More than three years ago, a homeless writer and illustrator named Stanley Woodvine wrote a blog post critical of the city following the dumping of chicken manure at a Gladys Avenue site used by the homeless to camp.

Within the piece, Woodvine included a version of the city’s logo that had been altered with an image of a coiled piece of poop. (Click here to see). Accompanying it, Woodvine wrote, “Oh crap! Abbotsford already needs to update their new city logo.”

In January, after the post had been online for three-and-a-half years, a marketing firm sent a notice to Automattic, the company that operates Wordpress.com, asking it to remove the logo image. Woodvine’s blog is hosted on Wordpress.com, one of the most-used free blogging platforms.

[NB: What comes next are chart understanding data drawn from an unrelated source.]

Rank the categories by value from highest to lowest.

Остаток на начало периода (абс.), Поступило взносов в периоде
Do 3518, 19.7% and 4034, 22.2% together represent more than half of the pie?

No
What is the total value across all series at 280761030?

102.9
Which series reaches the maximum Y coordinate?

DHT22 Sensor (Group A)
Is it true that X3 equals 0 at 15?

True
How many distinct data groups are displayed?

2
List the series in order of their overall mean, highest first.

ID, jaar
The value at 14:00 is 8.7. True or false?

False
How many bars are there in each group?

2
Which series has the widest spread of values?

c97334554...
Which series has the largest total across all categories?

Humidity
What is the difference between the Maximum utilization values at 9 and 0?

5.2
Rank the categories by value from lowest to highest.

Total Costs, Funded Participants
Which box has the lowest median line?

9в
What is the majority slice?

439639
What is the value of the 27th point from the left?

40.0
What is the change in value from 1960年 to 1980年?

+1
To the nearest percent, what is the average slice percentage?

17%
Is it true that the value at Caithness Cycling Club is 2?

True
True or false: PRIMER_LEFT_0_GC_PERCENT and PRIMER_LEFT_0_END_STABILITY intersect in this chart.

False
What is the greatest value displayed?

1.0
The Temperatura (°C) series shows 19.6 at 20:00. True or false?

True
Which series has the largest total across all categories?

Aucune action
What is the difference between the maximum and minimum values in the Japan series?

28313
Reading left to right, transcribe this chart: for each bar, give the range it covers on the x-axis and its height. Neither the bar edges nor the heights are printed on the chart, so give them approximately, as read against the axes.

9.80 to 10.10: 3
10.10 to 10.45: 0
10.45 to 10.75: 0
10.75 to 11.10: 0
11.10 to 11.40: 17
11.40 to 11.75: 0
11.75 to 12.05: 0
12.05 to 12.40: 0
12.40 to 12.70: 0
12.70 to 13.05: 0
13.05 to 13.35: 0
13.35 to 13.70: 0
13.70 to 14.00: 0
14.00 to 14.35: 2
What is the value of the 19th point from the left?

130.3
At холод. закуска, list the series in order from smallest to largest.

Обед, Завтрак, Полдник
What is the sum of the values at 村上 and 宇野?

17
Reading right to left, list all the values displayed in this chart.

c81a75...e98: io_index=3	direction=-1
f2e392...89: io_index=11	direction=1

The notice, which cited the U.S. Digital Millennium Copyright Act, claimed copyright over the logo, according to a blog post published this week by Automattic on the “transparency” section of its website.

Automattic says it firmly rejected the notice, citing “fair use” provisions that allow for the use of such images in parodies. The request was also forwarded to Woodvine, who added a large parody stencil over the logo.

The Automattic post questioned why the notice was issued and why it was issued so long after the post was initially published.

“What is clear, however, is that this stinks. Pardon the pun. It was glaringly obvious that the addition of the hilariously large feces was for the purposes of parody, and tied directly to the criticisms laid out in the post. As a result, it seems hard to believe that the city council took fair use considerations into account before firing off their ill-advised notice, and trying to wipe up this mess.”

The post by Automattic was included in its “Hall of Shame,” which the company says catalogues improper takedown demands “to illustrate threats to freedom of speech and expression that we review and resist every day.”

It’s unclear whether the City or the marketing company initiated the request. The News has asked the City of Abbotsford and the marketing firm for comment.

Woodvine told The News via email that he had asked an employee of the marketing firm that sent then notice whether the company was acting on its own behalf, or under direction from the City of Abbotsford, but that she “was not forthcoming with any details.”

He said he didn’t know why the notice came so long after it was posted, although he said its appearance in Google searches did apparently irritate at one candidate during the 2014 election.